(Source records)
────────

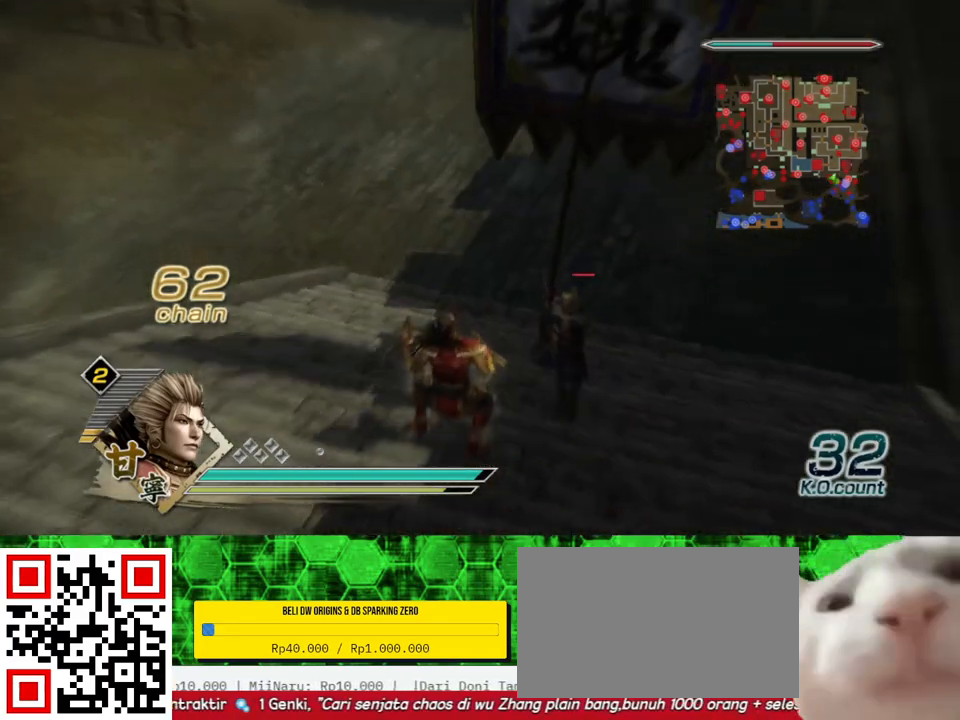
{"buttons": [], "left_stick": "up", "right_stick": "center"}
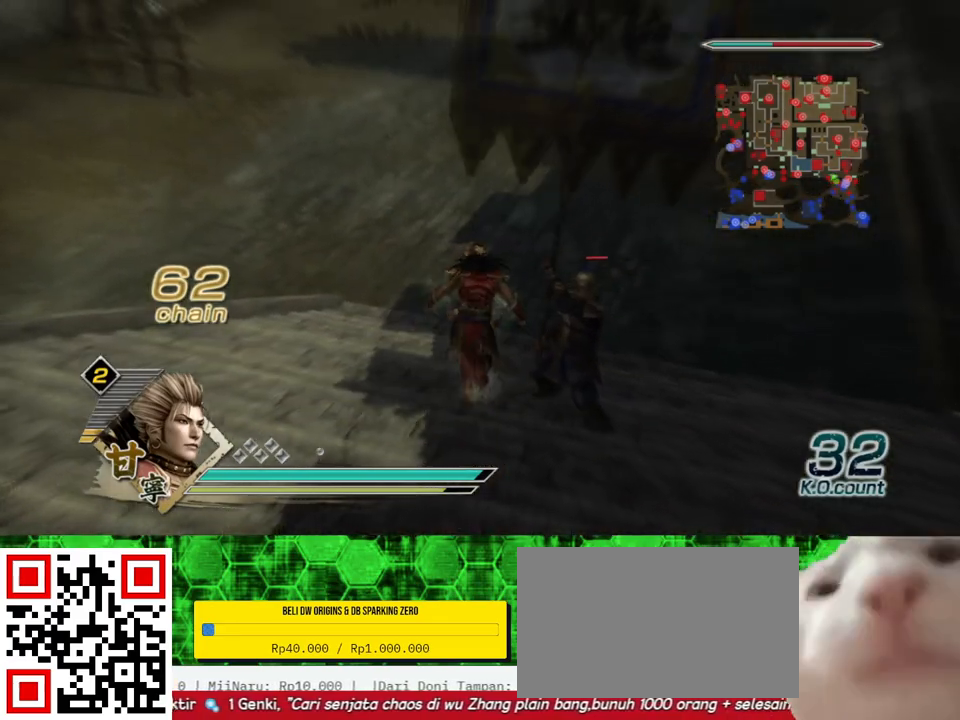
{"buttons": ["R2"], "left_stick": "up", "right_stick": "center", "events": [[417, "R2", "down"]]}
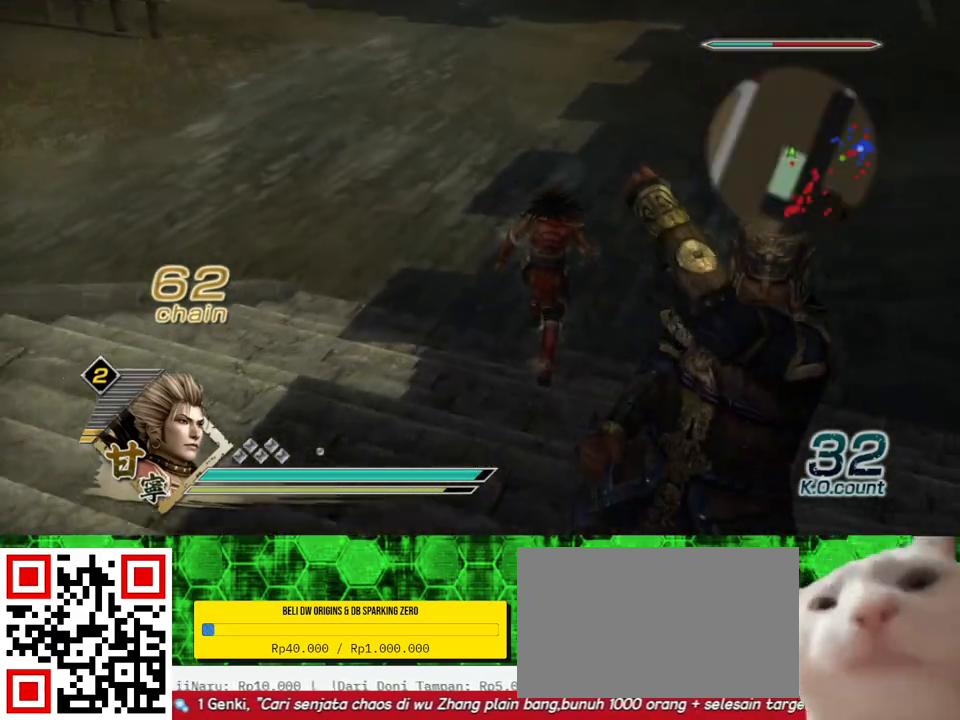
{"buttons": [], "left_stick": "up", "right_stick": "center", "events": [[67, "R2", "up"]]}
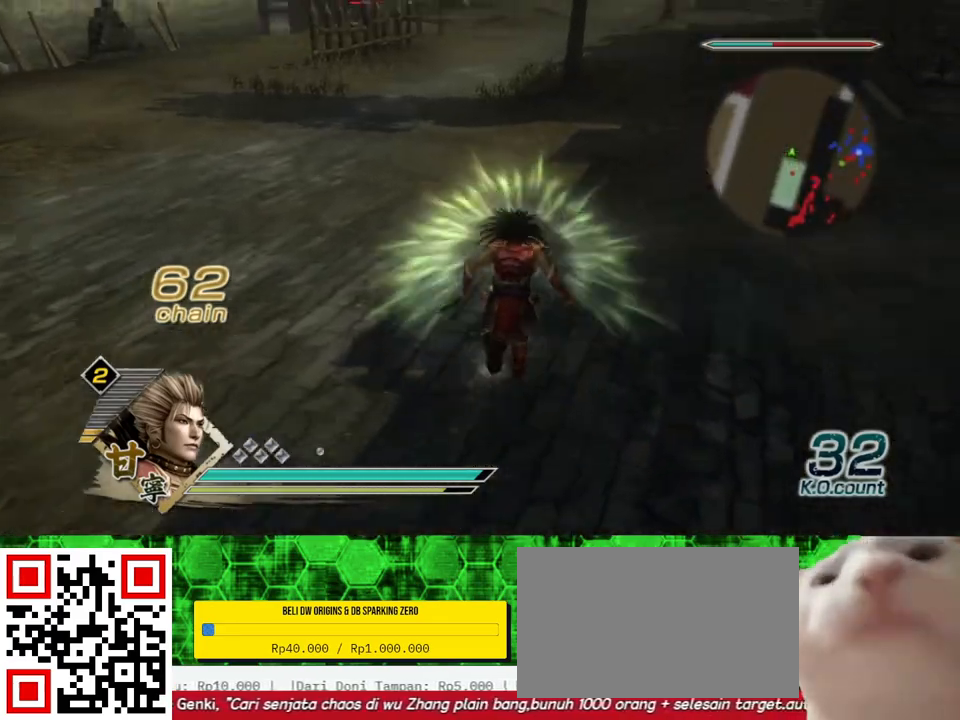
{"buttons": [], "left_stick": "up", "right_stick": "center", "events": [[17, "right_stick", "down"], [150, "right_stick", "center"]]}
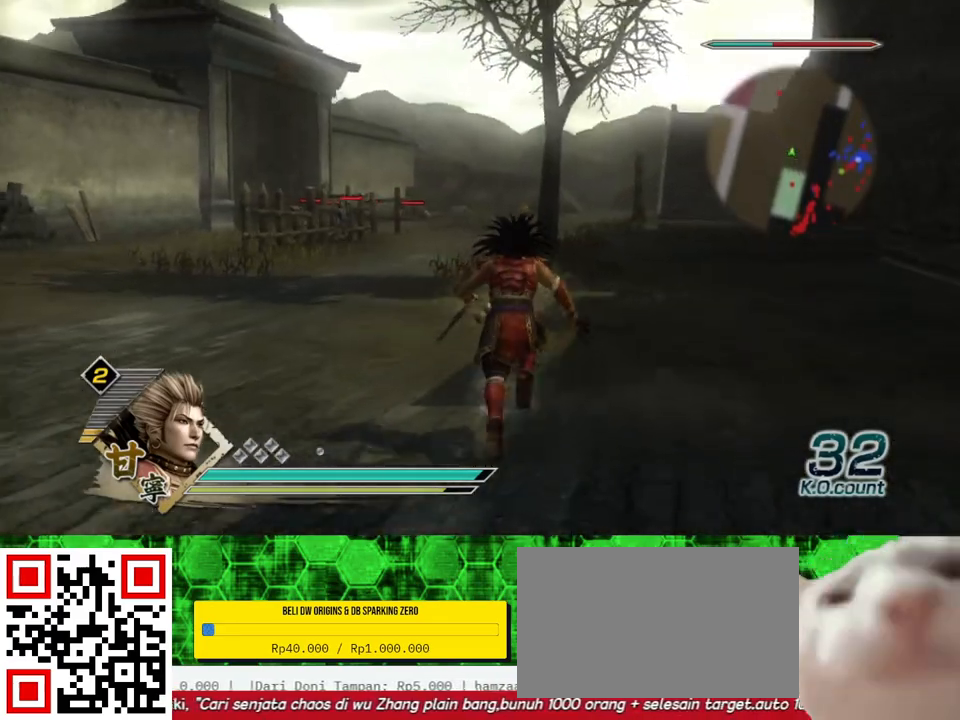
{"buttons": [], "left_stick": "up", "right_stick": "center", "events": []}
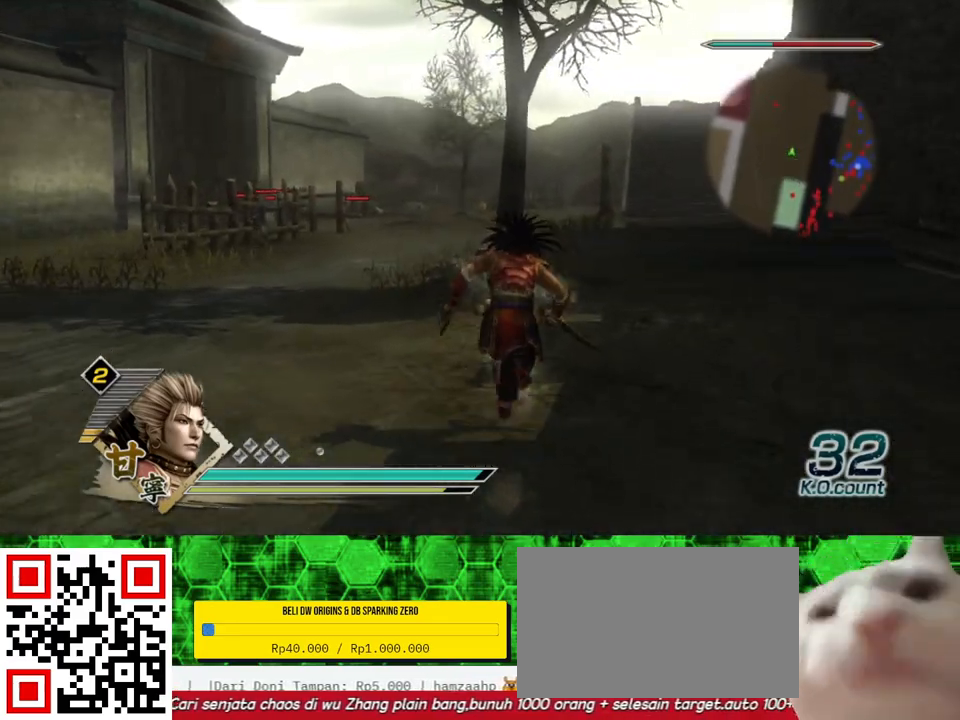
{"buttons": [], "left_stick": "up", "right_stick": "center", "events": []}
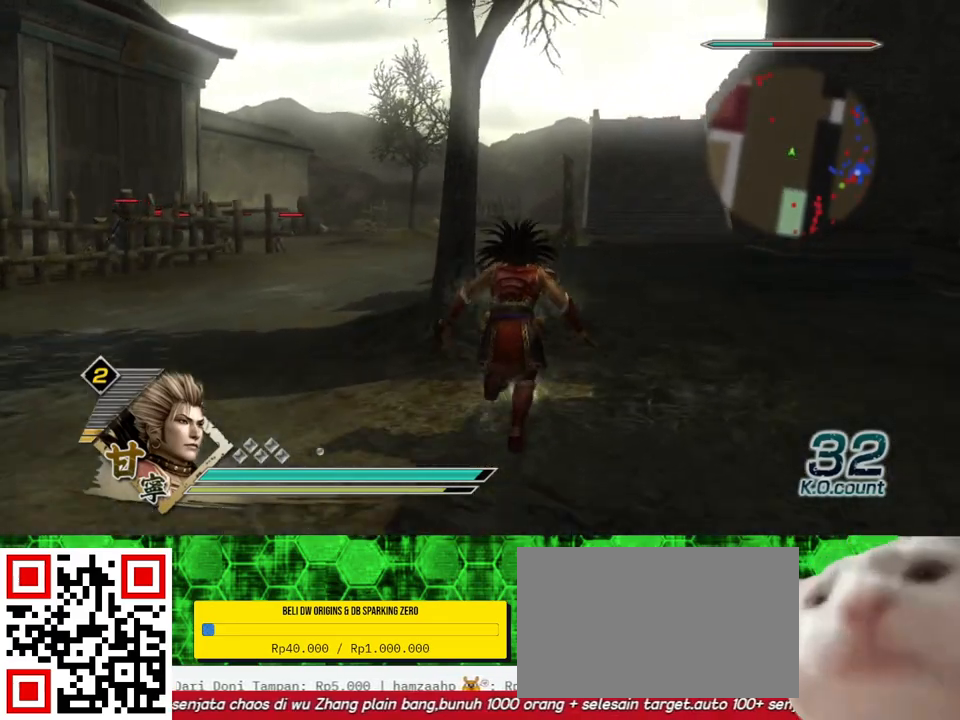
{"buttons": [], "left_stick": "up", "right_stick": "center", "events": []}
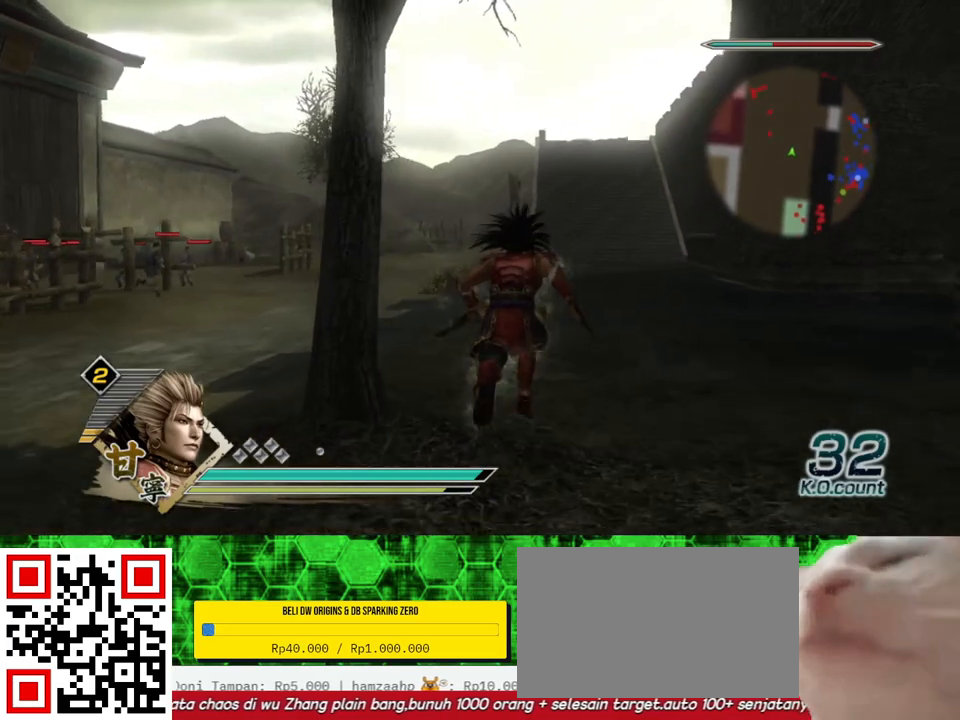
{"buttons": [], "left_stick": "up", "right_stick": "center", "events": []}
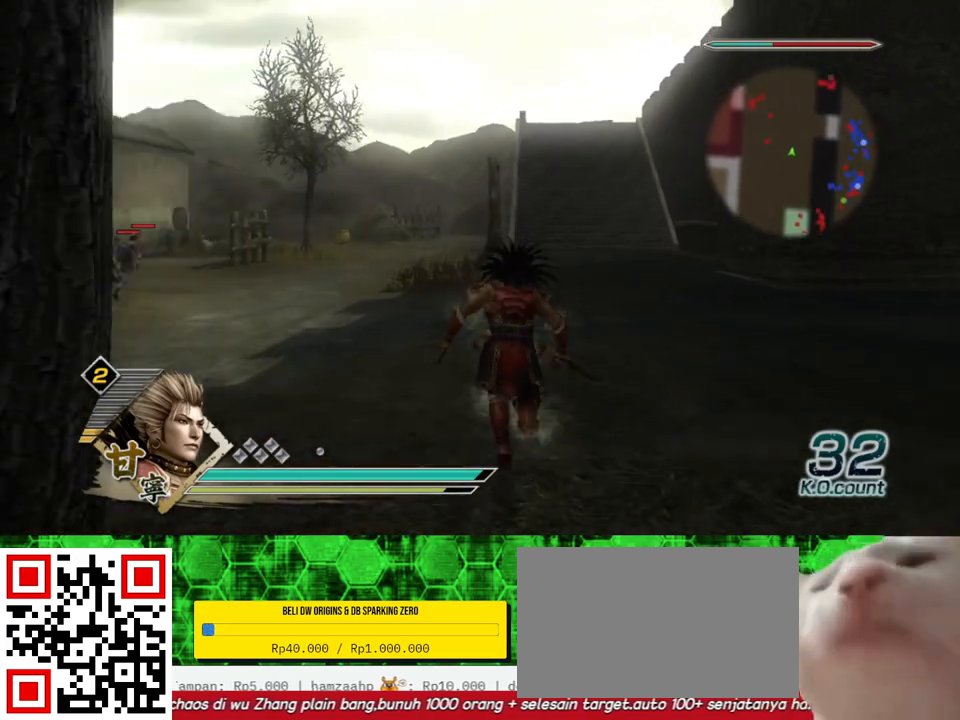
{"buttons": [], "left_stick": "up", "right_stick": "center", "events": []}
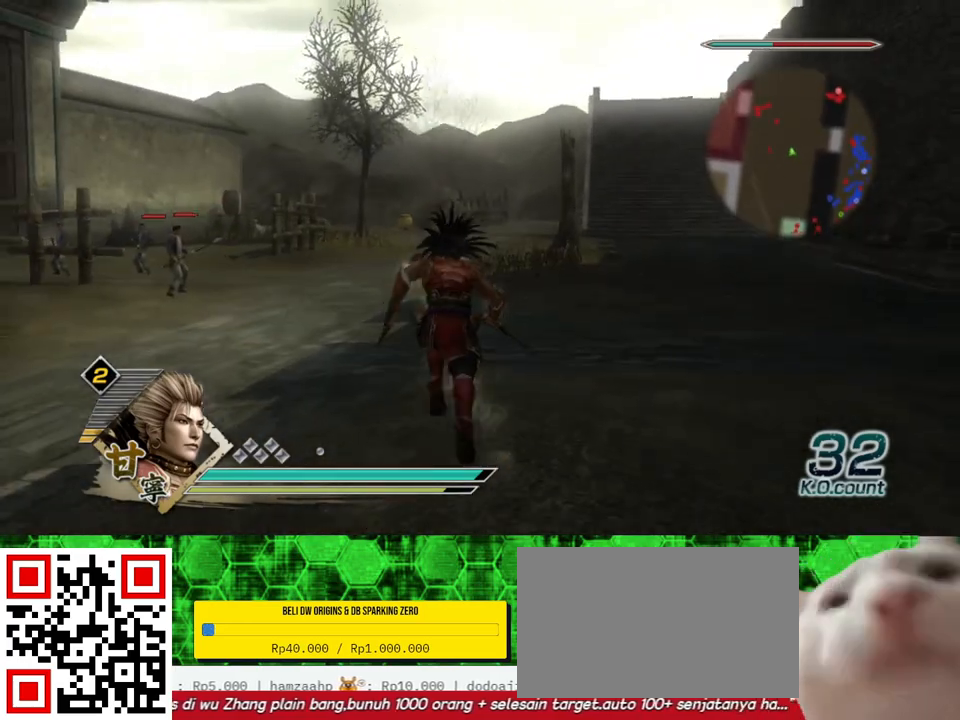
{"buttons": [], "left_stick": "up", "right_stick": "center", "events": [[183, "DPAD_DOWN", "down"], [300, "DPAD_DOWN", "up"]]}
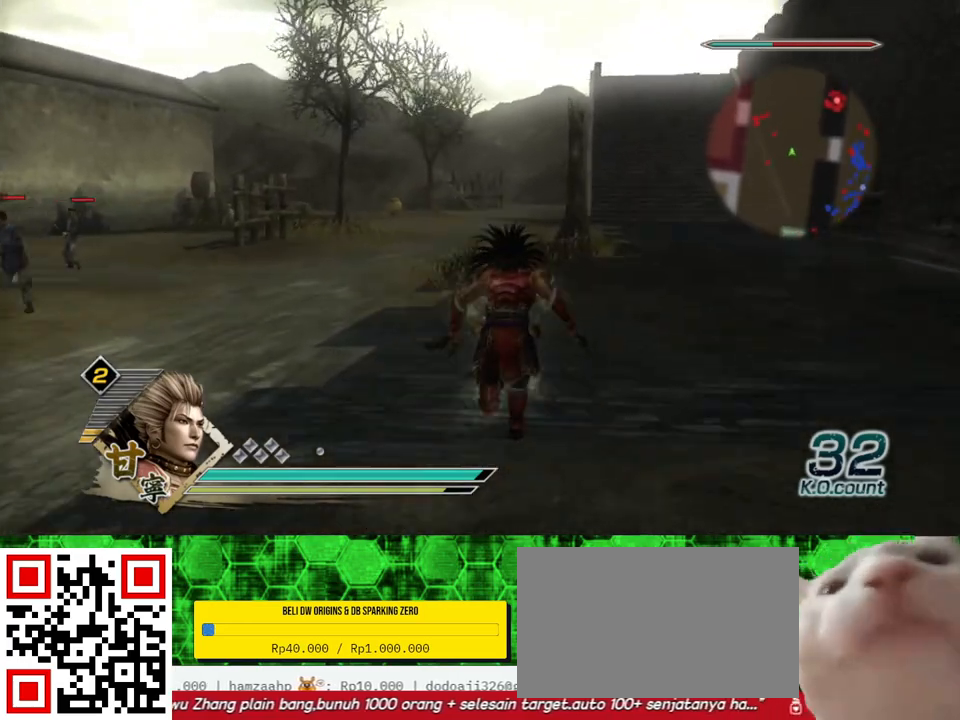
{"buttons": ["R2"], "left_stick": "up", "right_stick": "center", "events": [[383, "R2", "down"]]}
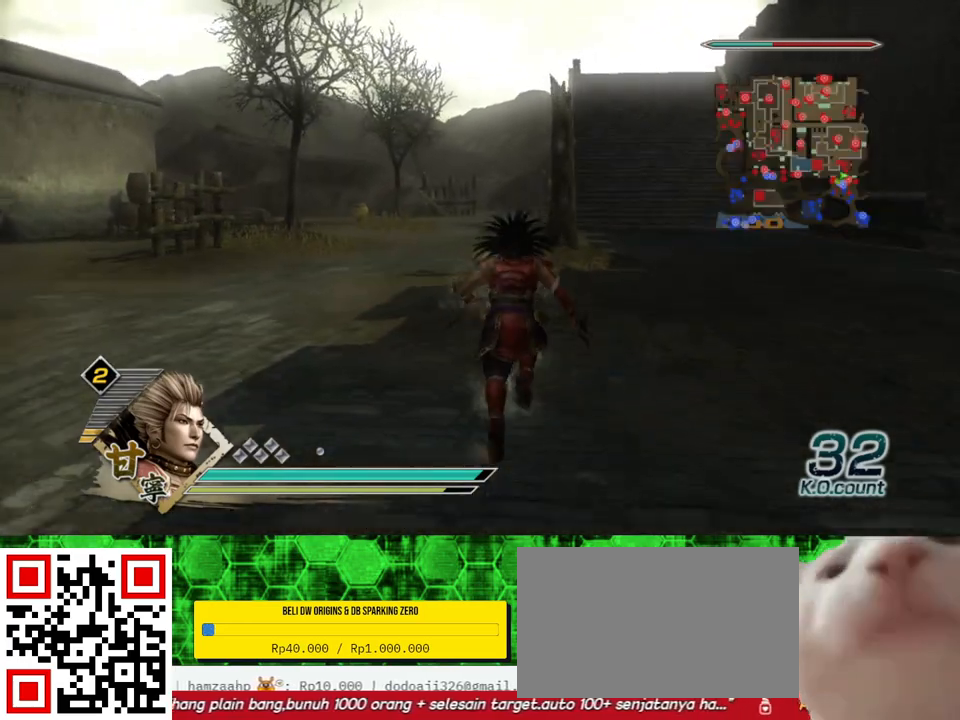
{"buttons": ["R2"], "left_stick": "up", "right_stick": "center", "events": [[100, "R2", "up"], [350, "R2", "down"]]}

────────

# How to complete this task
For every line of the records with the string "down", add one to a tally; give the final tally alone.

# Solved exercise
5